Directions :: Please transcribe the data below exactly. Leave the pictures out.

Supplied material ::
◆ ◆ ◆ ◆

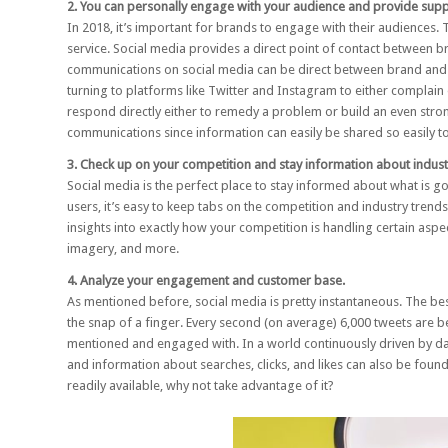
2. You can personally engage with your audience and provide supp
In 2018, it’s important for brands to engage with their audiences.
service
. Social media provides a direct point of contact between 
communications on social media can be direct between brand and 
turning to platforms like Twitter and Instagram to either complai
respond directly either to remedy a problem or build an even strong
communications since information can easily be shared so easily t
3. Check up on your competition and stay information about indust
Social media is the perfect place to stay informed about what is g
users, it’s easy to keep tabs on the competition and industry trends.
insights into exactly how your competition is handling certain asp
imagery, and more.
4. Analyze your engagement and customer base.
As mentioned before, social media is pretty instantaneous. The best
the snap of a finger. Every second (on average)
6,000 tweets are b
mentioned and engaged with. In a world continuously driven by dat
and information about searches, clicks, and likes can also be foun
readily available, why not take advantage of it?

◆ ◆ ◆ ◆

Exercise output ::
2. You can personally engage with your audience and provide supp
In 2018, it’s important for brands to engage with their audiences.
service
. Social media provides a direct point of contact between 
communications on social media can be direct between brand and 
turning to platforms like Twitter and Instagram to either complai
respond directly either to remedy a problem or build an even strong
communications since information can easily be shared so easily t
3. Check up on your competition and stay information about indust
Social media is the perfect place to stay informed about what is g
users, it’s easy to keep tabs on the competition and industry trends.
insights into exactly how your competition is handling certain asp
imagery, and more.
4. Analyze your engagement and customer base.
As mentioned before, social media is pretty instantaneous. The best
the snap of a finger. Every second (on average)
6,000 tweets are b
mentioned and engaged with. In a world continuously driven by dat
and information about searches, clicks, and likes can also be foun
readily available, why not take advantage of it?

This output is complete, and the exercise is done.